Constructing Post-War Britain
About this Archive
Constructing Post-war Britain was a Leverhulme Trust-funded project which began in August 2010, led by Christine Wall with Linda Clarke and research fellows Charles McGuire and Olivia Muñoz-Rojas. The project was based at the University of Westminster in the Centre for the Study of the Production of the Built Environment (ProBE) – a joint research centre between Westminster Business School and the Faculty of Architecture and Built Environment.
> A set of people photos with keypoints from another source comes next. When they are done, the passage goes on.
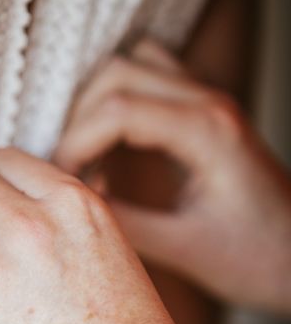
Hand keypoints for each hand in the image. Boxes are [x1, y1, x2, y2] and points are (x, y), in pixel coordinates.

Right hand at [54, 38, 290, 313]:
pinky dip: (118, 96)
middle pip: (115, 74)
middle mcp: (208, 102)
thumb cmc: (261, 258)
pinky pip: (148, 74)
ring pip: (129, 65)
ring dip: (95, 102)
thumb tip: (70, 201)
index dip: (75, 141)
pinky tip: (115, 138)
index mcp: (207, 132)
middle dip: (79, 120)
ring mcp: (208, 98)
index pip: (116, 110)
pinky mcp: (203, 107)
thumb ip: (122, 223)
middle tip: (72, 168)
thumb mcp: (186, 250)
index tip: (62, 178)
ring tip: (91, 153)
This two-year project collected the stories and memories of building workers who worked on the construction of important examples of post-war architecture and civil engineering:
- Barbican development
- M1 motorway
- Sizewell A Nuclear Power Station
- The South Bank Arts Centre
- Stevenage New Town.
The built landscape of the British Welfare State, constructed in the three decades after the Second World War, saw new forms of housing, the use of industrialised techniques, the New Towns, schools and hospitals, refineries, power stations, cultural monuments and motorways – all of which contributed to a historically distinct built environment. In each case the site of production was also the site of specific social and industrial relations. This project traced over 50 building workers who had been employed during the 1950s and 1960s, and conducted oral history interviews which have been deposited with Bishopsgate Special Collections and Archives, together with the transcripts of these interviews, photographs of each participant and the accompanying publications produced by the project leaders.
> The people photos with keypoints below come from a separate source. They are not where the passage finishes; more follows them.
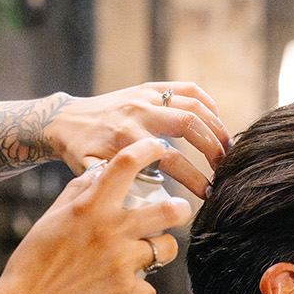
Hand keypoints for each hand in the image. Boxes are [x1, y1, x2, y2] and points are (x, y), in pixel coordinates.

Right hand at [0, 139, 192, 293]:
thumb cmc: (33, 262)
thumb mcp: (52, 217)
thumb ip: (78, 192)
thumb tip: (99, 172)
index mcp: (90, 206)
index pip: (126, 164)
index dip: (149, 149)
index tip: (160, 147)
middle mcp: (110, 229)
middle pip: (168, 210)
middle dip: (180, 208)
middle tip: (180, 209)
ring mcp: (121, 261)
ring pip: (167, 249)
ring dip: (162, 251)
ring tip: (152, 255)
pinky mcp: (124, 292)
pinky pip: (151, 292)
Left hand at [45, 83, 229, 197]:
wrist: (65, 119)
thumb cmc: (80, 151)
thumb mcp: (89, 172)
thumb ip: (115, 185)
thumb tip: (141, 205)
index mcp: (125, 138)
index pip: (171, 158)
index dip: (194, 178)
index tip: (208, 193)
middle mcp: (139, 113)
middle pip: (189, 125)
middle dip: (212, 148)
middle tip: (225, 168)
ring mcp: (146, 97)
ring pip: (193, 104)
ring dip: (216, 126)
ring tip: (227, 148)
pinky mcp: (149, 88)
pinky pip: (187, 89)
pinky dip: (207, 103)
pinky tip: (217, 120)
The oral histories of the men who worked on these sites are key, both as an invaluable record of working life in a harsh industry and for the insights they provide to many under-researched aspects of this period. The interviews reveal the hazards endemic in the industry before Health and Safety legislation, the use of blacklisting and the human cost of this practice on the families of building workers, and the role of the Communist Party in organising site workers. The men interviewed also speak of the strength of building site camaraderie and mutual support, their commitment to work in the face of very difficult site conditions and, for many, their pride in contributing to the rebuilding of Britain.